Die Stimmung war gedrückt, als Thang das Revier betrat. Petra wirkte, als habe sie geweint. Demel sei auf der Intensivstation, sagte sie ihm. Von Klaudia wusste sie nichts zu sagen. Thang betrat das Besprechungszimmer des Reviers. Obwohl es früh war, saßen die anderen Kollegen bereits am Konferenztisch. Uwe wirkte zerknittert, und Uta starrte auf ihre Hände. Selbst PH wirkte angeschlagen. Er saß zwischen Meinert und Demeter-Anders. Die drei unterhielten sich flüsternd. Außer den beiden waren noch zwei weitere LKA-Kollegen anwesend. Wahrscheinlich Verstärkung. Einen kannte Thang bereits von einer anderen Mordkommission, er hieß Heiner und war ziemlich dicke mit Meinert, die andere war ihm fremd. Die Kollegin mit dem grauen Bob schien eher zu PHs Generation zu gehören. So langsam gingen dem LKA wohl die Leute aus. Die beiden saßen auf den Plätzen, auf denen üblicherweise Klaudia und Demel saßen. Obwohl Thang wusste, dass es irrational war, nahm er ihnen das übel. Wibke saß ebenfalls am Konferenztisch. Ihr Haar lockte sich feucht über ihren Schultern. Obwohl sie offensichtlich gerade geduscht hatte, war sie so blass wie die Wand in ihrem Rücken, ihre Augenlider wirkten entzündet, und es sah nicht so aus, als wäre sie in letzter Zeit einer Matratze begegnet. Sie nickte Thang zu, und er setzte sich auf den freien Platz neben ihr. Sie roch nach der Kernseife, die sie im Revier in den Duschen liegen hatten. Wahrscheinlich war sie direkt aus Eberswalde gekommen und hatte nur einen kurzen Boxenstopp in der Kellerumkleide gemacht. Thang musterte sie besorgt. Es hatte keinen Sinn, wenn sie sich aufrieben. Ihre Gehirne brauchten Auszeiten. »Du hättest nach Hause fahren sollen«, murmelte er.

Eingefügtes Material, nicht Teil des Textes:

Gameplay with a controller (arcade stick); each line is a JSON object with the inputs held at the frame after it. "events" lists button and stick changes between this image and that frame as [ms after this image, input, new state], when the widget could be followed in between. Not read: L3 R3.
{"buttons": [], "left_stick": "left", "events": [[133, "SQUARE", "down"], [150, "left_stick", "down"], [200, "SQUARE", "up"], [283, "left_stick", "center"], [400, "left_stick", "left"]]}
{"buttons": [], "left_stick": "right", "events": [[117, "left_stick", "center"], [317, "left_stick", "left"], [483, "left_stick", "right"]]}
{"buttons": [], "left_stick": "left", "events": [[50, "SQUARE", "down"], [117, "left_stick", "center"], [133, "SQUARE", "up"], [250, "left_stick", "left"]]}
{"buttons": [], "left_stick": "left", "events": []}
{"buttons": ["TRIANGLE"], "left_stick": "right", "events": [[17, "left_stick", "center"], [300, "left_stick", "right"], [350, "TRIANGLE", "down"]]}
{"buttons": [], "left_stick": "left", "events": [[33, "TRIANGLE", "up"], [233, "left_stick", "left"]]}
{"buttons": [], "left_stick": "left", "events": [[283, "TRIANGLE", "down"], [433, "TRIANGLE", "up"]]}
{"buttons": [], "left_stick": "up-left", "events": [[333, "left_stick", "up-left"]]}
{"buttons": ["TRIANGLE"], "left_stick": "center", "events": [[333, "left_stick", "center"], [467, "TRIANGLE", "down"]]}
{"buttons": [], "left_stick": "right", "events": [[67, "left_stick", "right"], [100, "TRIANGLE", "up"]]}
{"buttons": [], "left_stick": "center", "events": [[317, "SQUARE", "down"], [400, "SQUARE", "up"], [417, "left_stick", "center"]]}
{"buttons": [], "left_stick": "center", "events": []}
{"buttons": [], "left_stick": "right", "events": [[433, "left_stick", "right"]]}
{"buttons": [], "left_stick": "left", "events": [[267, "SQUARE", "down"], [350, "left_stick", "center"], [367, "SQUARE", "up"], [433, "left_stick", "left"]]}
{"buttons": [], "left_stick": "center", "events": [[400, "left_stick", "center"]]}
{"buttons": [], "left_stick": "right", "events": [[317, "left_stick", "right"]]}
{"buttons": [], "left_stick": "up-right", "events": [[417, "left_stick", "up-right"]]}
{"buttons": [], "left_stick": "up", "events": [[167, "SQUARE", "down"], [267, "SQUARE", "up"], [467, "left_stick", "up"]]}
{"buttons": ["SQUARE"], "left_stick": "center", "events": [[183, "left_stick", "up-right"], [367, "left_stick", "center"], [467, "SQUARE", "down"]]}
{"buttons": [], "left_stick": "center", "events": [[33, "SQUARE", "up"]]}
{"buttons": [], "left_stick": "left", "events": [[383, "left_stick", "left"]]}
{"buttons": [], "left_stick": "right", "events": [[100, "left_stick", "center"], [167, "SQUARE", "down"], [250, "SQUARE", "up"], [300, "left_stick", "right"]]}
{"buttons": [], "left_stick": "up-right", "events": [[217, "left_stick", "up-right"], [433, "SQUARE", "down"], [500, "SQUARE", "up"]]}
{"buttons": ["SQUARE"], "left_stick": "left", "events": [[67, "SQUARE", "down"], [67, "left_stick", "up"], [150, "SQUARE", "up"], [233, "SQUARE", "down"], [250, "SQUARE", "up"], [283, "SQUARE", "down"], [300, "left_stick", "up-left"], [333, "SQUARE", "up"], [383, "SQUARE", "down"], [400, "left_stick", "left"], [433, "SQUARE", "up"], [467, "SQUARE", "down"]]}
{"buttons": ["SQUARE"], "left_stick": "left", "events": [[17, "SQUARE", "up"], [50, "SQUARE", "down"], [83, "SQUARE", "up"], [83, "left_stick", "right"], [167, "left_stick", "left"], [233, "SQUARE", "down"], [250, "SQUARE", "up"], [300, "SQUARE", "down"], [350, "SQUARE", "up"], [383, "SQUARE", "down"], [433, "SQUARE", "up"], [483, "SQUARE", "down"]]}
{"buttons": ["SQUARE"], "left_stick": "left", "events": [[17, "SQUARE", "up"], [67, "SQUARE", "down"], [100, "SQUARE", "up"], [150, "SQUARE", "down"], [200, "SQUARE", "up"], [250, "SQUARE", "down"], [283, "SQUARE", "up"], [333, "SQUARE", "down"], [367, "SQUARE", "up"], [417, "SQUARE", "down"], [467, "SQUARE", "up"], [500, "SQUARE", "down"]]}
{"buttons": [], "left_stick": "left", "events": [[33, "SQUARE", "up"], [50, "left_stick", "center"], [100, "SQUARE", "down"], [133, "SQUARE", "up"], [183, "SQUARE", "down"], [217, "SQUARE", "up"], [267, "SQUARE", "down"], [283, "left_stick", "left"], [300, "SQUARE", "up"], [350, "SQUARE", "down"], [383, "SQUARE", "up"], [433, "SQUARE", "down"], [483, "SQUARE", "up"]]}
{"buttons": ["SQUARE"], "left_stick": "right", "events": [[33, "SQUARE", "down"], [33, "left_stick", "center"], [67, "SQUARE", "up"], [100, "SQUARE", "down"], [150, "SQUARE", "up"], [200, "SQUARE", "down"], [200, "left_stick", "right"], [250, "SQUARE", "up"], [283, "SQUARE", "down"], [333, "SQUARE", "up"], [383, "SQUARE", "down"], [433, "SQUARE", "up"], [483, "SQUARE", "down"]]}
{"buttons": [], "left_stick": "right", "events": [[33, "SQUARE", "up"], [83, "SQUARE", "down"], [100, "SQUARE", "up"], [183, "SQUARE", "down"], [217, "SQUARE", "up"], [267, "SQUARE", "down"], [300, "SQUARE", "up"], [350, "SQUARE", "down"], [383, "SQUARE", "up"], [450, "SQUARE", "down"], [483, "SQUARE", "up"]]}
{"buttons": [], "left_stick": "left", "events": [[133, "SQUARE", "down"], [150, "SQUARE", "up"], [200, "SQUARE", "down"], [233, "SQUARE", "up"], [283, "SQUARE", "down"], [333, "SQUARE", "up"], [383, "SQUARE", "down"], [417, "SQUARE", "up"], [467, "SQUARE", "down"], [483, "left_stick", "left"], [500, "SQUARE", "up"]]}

»Um Gottes willen, nein«, antwortete Wibke ebenso leise. »Dann hätte ich mir die Decke über den Kopf gezogen und wäre nie wieder aufgestanden. Es ist besser, im Flow zu bleiben.«
»Hast du was von Klaudia gehört?« Wenn, dann wusste Wibke Bescheid. Sie und Klaudia waren Freundinnen.
»Platzwunde, schwere Gehirnerschütterung, aber keine Blutung.«
»Das ist gut«, murmelte Thang. »Peter liegt auf der Intensivstation.«
»Ich weiß«, flüsterte Wibke. »Das ist fast so schlimm wie damals.« Sie warf einen hastigen Seitenblick auf Uwe, doch der schien sie nicht gehört zu haben.
»Immerhin leben beide«, tröstete Thang sie.
»Was immer das bei Peter heißt.« Wibke blies die Wangen auf und flocht ihre feuchten Haare zu einem Zopf.
Ja, dachte Thang. Was immer das heißt.
»Können wir anfangen?« PH musterte jeden Einzelnen von ihnen. »Für die, die es noch nicht wissen, wir haben Verstärkung. Herr Kade und Frau Samrei werden uns in den nächsten Tagen unterstützen. Auch wenn der Fall abgeschlossen scheint, gibt es noch eine Menge zu tun. Danke«, wandte er sich an Wibke, »dass du trotz der vielen Arbeit, die Zeit gefunden hast, an dieser Besprechung teilzunehmen.«
»Alles fürs Team«, erwiderte Wibke. »Allerdings würde ich gern anfangen und dann verschwinden. Ist das für euch in Ordnung?«
Alle nickten, nur Meinert wirkte, als wollte er widersprechen, unterließ es dann jedoch.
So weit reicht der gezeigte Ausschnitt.